Reading Time: 3 minutes [410 words]


Here is the translated text as follows:

EDWARD D. WORRELL

It is not sufficient merely to be present and offer assistance, if indeed, to watch to prevent surprise, and by the knowledge of that fact, encourage and inspire the active agent with confidence and resolution to do the deed. It is not alone sufficient to render such persons liable that they were present at the doing of a criminal act; the evidence must go farther and show that they participated in the guilty purposes of the principal perpetrator of the deed and were present aiding and abetting in its accomplishment. If, therefore, the jury find that the prisoner actually shot Mr.
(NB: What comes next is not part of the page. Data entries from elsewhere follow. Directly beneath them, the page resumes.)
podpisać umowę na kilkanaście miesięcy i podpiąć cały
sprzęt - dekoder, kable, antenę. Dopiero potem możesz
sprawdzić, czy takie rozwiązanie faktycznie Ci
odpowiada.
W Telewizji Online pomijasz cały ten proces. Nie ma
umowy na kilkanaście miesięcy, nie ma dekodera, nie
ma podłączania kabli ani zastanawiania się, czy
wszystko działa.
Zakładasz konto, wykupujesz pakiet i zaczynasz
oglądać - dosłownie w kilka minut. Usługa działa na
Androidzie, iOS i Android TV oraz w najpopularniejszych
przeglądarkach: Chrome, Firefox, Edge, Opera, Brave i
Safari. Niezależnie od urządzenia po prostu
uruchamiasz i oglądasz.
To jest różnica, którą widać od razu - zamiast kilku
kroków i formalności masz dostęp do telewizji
Gordon, or that William Bruff did it, himself having knowledge of his purpose and being present aiding and abetting him in the deed, then they will find him guilty of murder in the first or second degree, as the evidence in the cause shall show the killing to belong to the one class or the other, according to the law above explained.
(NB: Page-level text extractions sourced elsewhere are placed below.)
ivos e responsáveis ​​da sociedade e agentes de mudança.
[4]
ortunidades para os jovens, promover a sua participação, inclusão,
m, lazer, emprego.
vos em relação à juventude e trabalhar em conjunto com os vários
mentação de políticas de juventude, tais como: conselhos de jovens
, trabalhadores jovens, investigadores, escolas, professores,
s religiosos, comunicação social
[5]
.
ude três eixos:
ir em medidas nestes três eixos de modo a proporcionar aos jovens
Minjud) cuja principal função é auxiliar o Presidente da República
And if upon the whole evidence in the cause, the jury shall entertain a reasonable doubt of the guilt of the prisoner, they will acquit him; but the doubt which acquits must be such as the mind rationally entertains after an examination and consideration of the evidence. It must arise out of the evidence and is not that species of doubt or hesitation of mind which the jury may be disposed to indulge from mere idle fancy or vague conjecture.
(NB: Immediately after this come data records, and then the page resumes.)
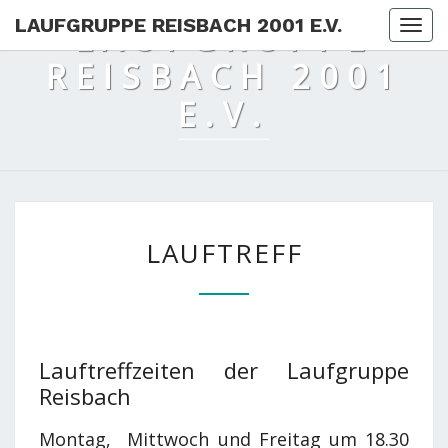
LAUFGRUPPE REISBACH 2001 E.V.
LAUFGRUPPE
Togg
REISBACH 2001
E.V.
LAUFTREFF
LAUFTREFF
Lauftreffzeiten der Laufgruppe
Reisbach
Montag, Mittwoch und Freitag um 18.30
But the jury should not lose sight of another important and essential element of all crime, which in this case is brought prominently into view by the line of defense adopted. In every stage of this cause, the inquiry arises whether at the time of committing the act charged against him, the prisoner was in a condition of mind rightly to comprehend its nature and moral quality, or, on the contrary, was he laboring under such a defect of reasoning arising from mental disorder as to have no just sense of its enormity? Was he laboring under insane delusions of the existence of a state of facts and circumstances which, in consequence, deprived his act of any guilty consciousness, or whether, rightly comprehending the guilty quality of the act, his mind and will, from the overwhelming violence of its disease, was brought under the control and dominion of insane impulses to such an extent that he was unable to resist them?